WORK TASK
Reproduce the forum post on the Kolmogorov test from "var, std, mean, length" up to and including "print kstest(output.values(), n.cdf)", substituting "norm_sample" for every "norm2".

Python Forum
Thread Rating:
  • 1 Vote(s) - 4 Average
  • 1
  • 2
  • 3
  • 4
  • 5
Python Kolmogorov Test
#1
Important: I asked that question also on Cross-Validated, but they refuse an answer because it didnt seem to be mathematical (but I think it is). So if there is a problem with my question, feel free to ask and I would like to give more details :)

Can someone maybe tell me how to format the code here Big Grin The T Symbol isnt working for me Smile



I have a column with continous values. I want to find out, which distribution describes my column the best. If my column is f.e.normal distributed
For me, there are 4 different approaches, shown in the code:

Lets assume that output.values() hold my values which I want to use for the kstest....

var, std, mean, length = np.var(output.values()), np.std(output.values()), np.mean(output.values()), len(output.values())
mini, maxi = min(output.values()), max(output.values())
a, b = (min(output.values()) - mean) / std, (max(output.values()) - mean) / std
uniform, norm2 = np.random.uniform(mini, maxi, length), np.random.normal(mean, std, length)
loc, scale = n.fit(output.values())
n = norm(loc=loc, scale=scale)
#possibility 1: ks_2samp
print ks_2samp(output.values(),norm2)
#possibility 2: kstest vs n.cdf()
print kstest(output.values(), n.cdf)
#possibility 3:kstest vs. 'norm'
print kstest(output.values(), 'norm')
#possibility 4: kstest vs. 'norm' with parameters
print kstest(output.values(),'norm', (mean,std))


Which of the possible approaches do you think would be correct (also for maybe other distributions, like uniform?). Or what is your best way to do it?

SUPPLIED DATA
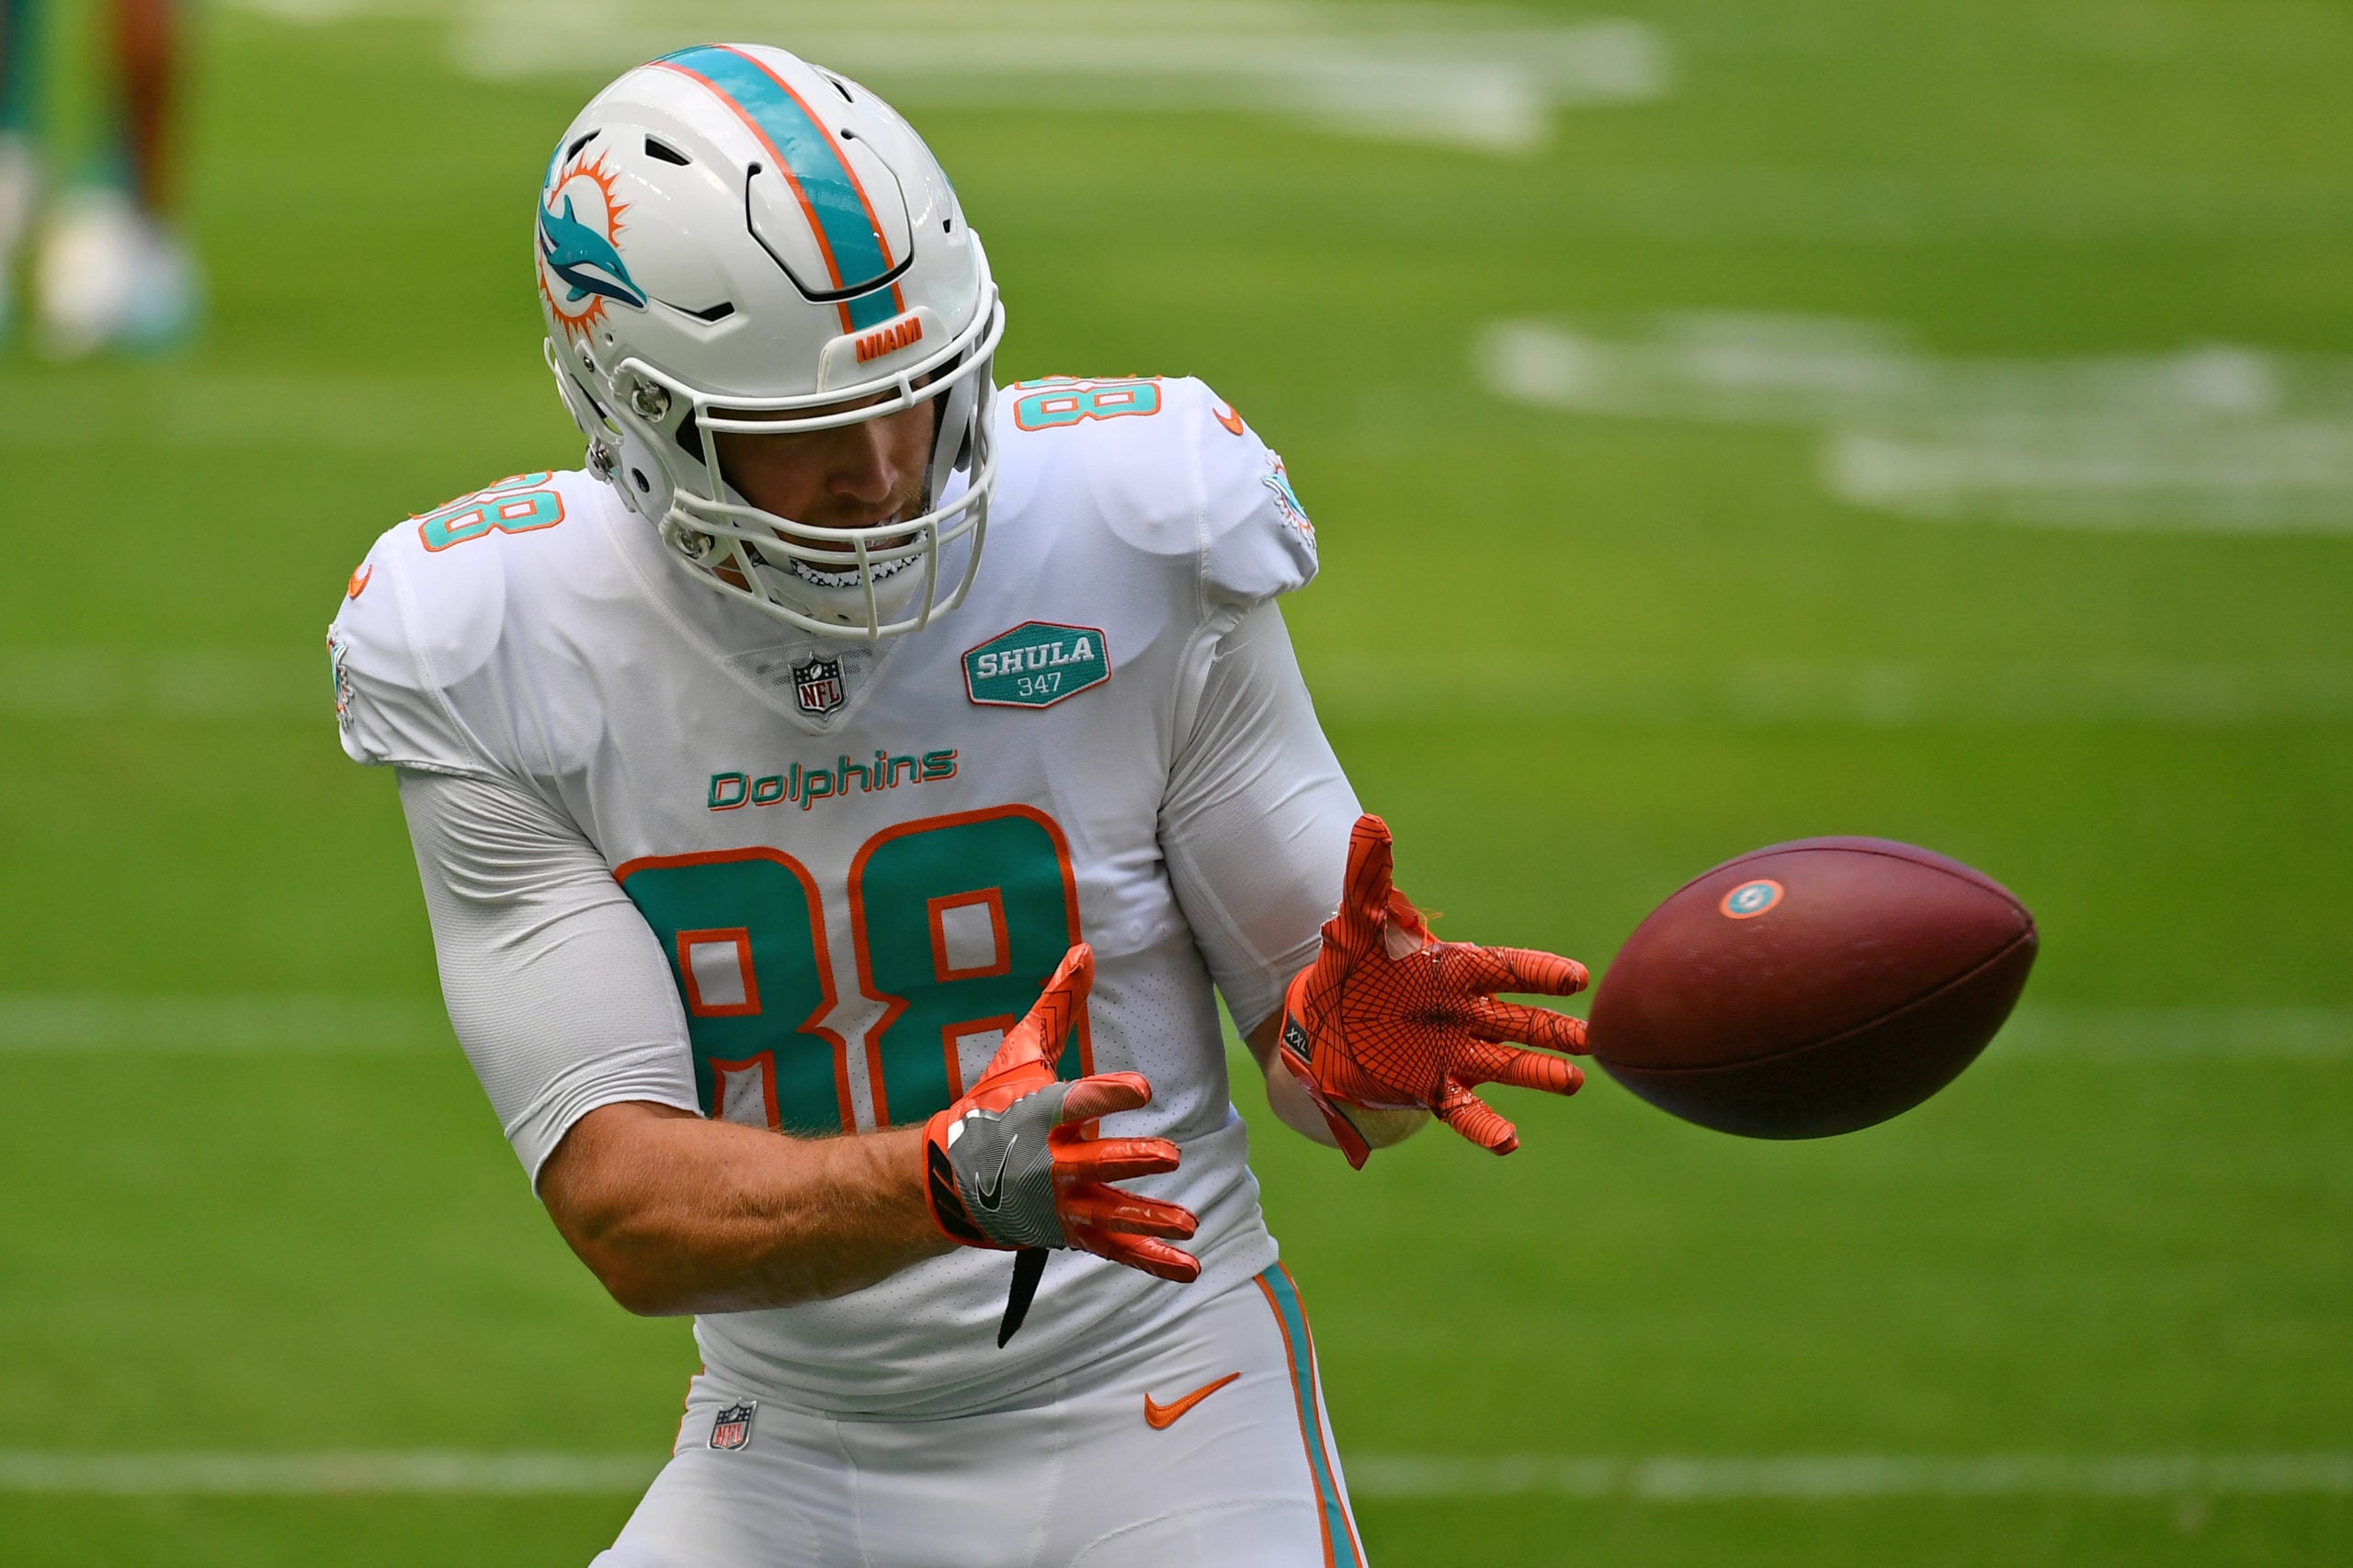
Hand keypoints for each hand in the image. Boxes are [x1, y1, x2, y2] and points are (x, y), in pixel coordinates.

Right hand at [922, 944, 1200, 1283]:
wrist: (949, 1180)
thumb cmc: (989, 1109)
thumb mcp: (1020, 1054)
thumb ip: (1058, 1005)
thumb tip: (1085, 950)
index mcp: (1034, 1116)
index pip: (1073, 1102)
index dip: (1106, 1094)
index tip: (1142, 1087)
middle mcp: (1046, 1164)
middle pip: (1092, 1164)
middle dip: (1128, 1162)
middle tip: (1168, 1156)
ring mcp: (1058, 1204)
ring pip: (1108, 1215)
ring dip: (1148, 1220)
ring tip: (1188, 1224)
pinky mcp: (1069, 1232)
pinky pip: (1114, 1250)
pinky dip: (1150, 1261)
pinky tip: (1188, 1268)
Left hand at [1279, 814, 1589, 1166]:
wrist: (1321, 1023)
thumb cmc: (1351, 967)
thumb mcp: (1354, 922)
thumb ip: (1368, 878)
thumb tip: (1369, 824)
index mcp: (1454, 970)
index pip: (1506, 969)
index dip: (1540, 973)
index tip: (1577, 978)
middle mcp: (1464, 1013)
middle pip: (1520, 1020)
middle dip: (1554, 1028)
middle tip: (1594, 1037)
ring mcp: (1453, 1054)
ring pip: (1506, 1064)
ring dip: (1538, 1073)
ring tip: (1573, 1080)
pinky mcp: (1431, 1089)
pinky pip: (1465, 1110)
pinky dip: (1486, 1125)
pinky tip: (1510, 1142)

OUTPUT OF THE EXERCISE
var, std, mean, length = np.var(output.values()), np.std(output.values()), np.mean(output.values()), len(output.values())
mini, maxi = min(output.values()), max(output.values())
a, b = (min(output.values()) - mean) / std, (max(output.values()) - mean) / std
uniform, norm_sample = np.random.uniform(mini, maxi, length), np.random.normal(mean, std, length)
loc, scale = n.fit(output.values())
n = norm(loc=loc, scale=scale)
#possibility 1: ks_2samp
print ks_2samp(output.values(),norm_sample)
#possibility 2: kstest vs n.cdf()
print kstest(output.values(), n.cdf)